DOCUMENT TEXT =
^^^^^^^^

Technical information
- Licensing authority: FCC
- Facility ID: 11963
- Class: B
- ERP: 200,000 watts
- HAAT: 107 meters (351 ft)
- Transmitter coordinates: 37°24′13.0″N 77°18′59.0″W﻿ / ﻿37.403611°N 77.316389°W

Links
- Public license information: Public file; LMS;
- Webcast: Listen live (via Audacy); Listen live (via iHeartRadio);
- Website: www.audacy.com/q94

= WRVQ =

Contemporary hit radio station in Richmond, Virginia

WRVQ (94.5 FM, "Q94") is a commercial radio station licensed to Richmond, Virginia, and serving Greater Richmond Region. Owned by Audacy, Inc., it airs a contemporary hit radio format, with studios and offices are located just north of Richmond city limits on Basie Road in unincorporated Henrico County, Virginia. WRVQ's transmitter is on WRVA Road in Henrico, co-located with the towers for WRVA.

WRVQ broadcasts in HD Radio; the HD2 digital subchannel carries the sports radio programming of WRNL.

==History==
===Early years as WRVB, WRVA-FM===
On August 10, 1948, the station signed on as WRVB. It was the FM counterpart to WRVA. WRVA and WRVB were owned by a tobacco company, Larus & Brother, with studios in the Hotel Richmond. WRVB had an effective radiated power of 25,000 watts, mostly simulcasting WRVA, including the line-up of CBS Radio Network dramas, comedies, sports and news, during the "Golden Age of Radio".

In 1956, Larus & Brother signed on WRVA-TV (now WWBT). At the same time, the FM call sign was switched to WRVA-FM. When the TV station became an NBC network affiliate, WRVA-AM-FM switched to the NBC Radio Network as well.

===Superpower authorization===
In the 1960s, WRVA-FM was one of several Richmond FM stations receiving permission from the Federal Communications Commission for unusually high power. Today, Richmond is in Zone 1, limited to a maximum of 50,000 watts effective radiated power (ERP). Before these rules were strictly enforced, WFMV (now WURV) was permitted to operate at 74,000 watts, WRNL-FM (now WRXL) broadcast at 120,000 watts, and, to this day, 94.5 is grandfathered at 200,000 watts. Over time, those stations reduced their power but kept their coverage area by locating on taller towers. WRVQ has remained at 200,000 watts, but uses a relatively short tower of 107 m in height above average terrain (HAAT).

In the 1960s, WRVA-FM began to broadcast its own programming, mostly easy listening music, with the AM station's news and other shows simulcast during some hours.

^^^^^^^^

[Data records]

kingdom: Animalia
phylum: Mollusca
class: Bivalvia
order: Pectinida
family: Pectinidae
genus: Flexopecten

^^^^^^^^

TASKS AND EXERCISES =
1: According to the WRVQ radio station text, under what call sign did the station sign on in 1948?
2: Continue the WRVQ radio station text from its last sentence.

PER-TASK OUTPUTS =
1: WRVB

2:
===Top 40 WRVQ===
In 1969, WRVA-AM-FM were sold to Southern Broadcasters. On June 30, 1972, Southern Broadcasters switched WRVA-FM to a new contemporary hit radio format as WRVQ. Until the 1970s, Top 40 stations were mostly on the AM band. In Richmond, the big contemporary stations were WTVR (now WBTK) and WLEE (now WTOX). Most home and car radios could only receive AM broadcasts at this time.

At midnight on June 30, 1972, the operations manager, Bill Garcia, was the first voice and the first song play was Celebrate by Rare Earth. WRVQ known as Super Q had Live DJ's from the start. In 1978, Southern Broadcasters became Harte-Hanks Radio. In 1984, WRVA and WRVQ were sold to Edens Broadcasting, and were in turn sold to Clear Channel Communications (now iHeartMedia) in 1992. Through all the sales, WRVQ has stayed in the same format, as the leading Top 40 station in the Richmond radio market.

===Entercom ownership===
On November 1, 2017, iHeartMedia announced that it would swap its stations in Richmond and Chattanooga to Entercom, in exchange for stations in Boston and Seattle being divested by Entercom to comply with FCC ownership caps during its merger with CBS Radio. In March 2021, Entercom changed its name to Audacy, Inc.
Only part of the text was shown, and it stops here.